» **What to do**
Go through the entries below and work out how many lines include "لوازم". Answer with the number only.

[Transcribed page contents]
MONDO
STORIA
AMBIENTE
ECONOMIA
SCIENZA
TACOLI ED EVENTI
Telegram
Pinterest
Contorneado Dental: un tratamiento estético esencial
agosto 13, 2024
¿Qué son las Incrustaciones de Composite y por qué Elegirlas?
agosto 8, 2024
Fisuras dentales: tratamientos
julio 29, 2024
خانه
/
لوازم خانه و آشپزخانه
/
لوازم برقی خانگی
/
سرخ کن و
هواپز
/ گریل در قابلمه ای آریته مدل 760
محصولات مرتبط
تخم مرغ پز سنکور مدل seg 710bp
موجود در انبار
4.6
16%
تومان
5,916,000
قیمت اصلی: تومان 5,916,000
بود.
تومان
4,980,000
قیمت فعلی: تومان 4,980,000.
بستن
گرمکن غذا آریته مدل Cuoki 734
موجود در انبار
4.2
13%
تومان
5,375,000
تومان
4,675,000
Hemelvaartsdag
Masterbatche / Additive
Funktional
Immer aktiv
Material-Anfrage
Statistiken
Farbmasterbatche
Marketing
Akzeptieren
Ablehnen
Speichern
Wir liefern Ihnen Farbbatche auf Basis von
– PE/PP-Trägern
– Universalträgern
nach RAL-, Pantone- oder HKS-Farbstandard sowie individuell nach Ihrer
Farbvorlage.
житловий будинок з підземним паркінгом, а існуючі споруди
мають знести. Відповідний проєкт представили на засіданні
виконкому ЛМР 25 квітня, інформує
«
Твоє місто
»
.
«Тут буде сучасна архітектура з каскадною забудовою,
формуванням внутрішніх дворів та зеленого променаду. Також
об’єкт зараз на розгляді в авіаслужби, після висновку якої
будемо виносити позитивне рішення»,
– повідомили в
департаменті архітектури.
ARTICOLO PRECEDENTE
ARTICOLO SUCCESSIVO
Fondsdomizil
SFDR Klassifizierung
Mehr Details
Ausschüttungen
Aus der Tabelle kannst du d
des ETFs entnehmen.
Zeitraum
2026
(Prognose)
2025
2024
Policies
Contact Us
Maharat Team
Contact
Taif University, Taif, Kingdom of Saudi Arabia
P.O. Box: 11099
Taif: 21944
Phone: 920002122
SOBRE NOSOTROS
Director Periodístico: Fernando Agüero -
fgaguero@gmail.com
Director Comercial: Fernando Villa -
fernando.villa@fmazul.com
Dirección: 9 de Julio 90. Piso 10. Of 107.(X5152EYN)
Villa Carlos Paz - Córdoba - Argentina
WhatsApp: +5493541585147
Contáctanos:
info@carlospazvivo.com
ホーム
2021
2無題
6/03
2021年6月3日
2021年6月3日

» **Solution to this exercise**
2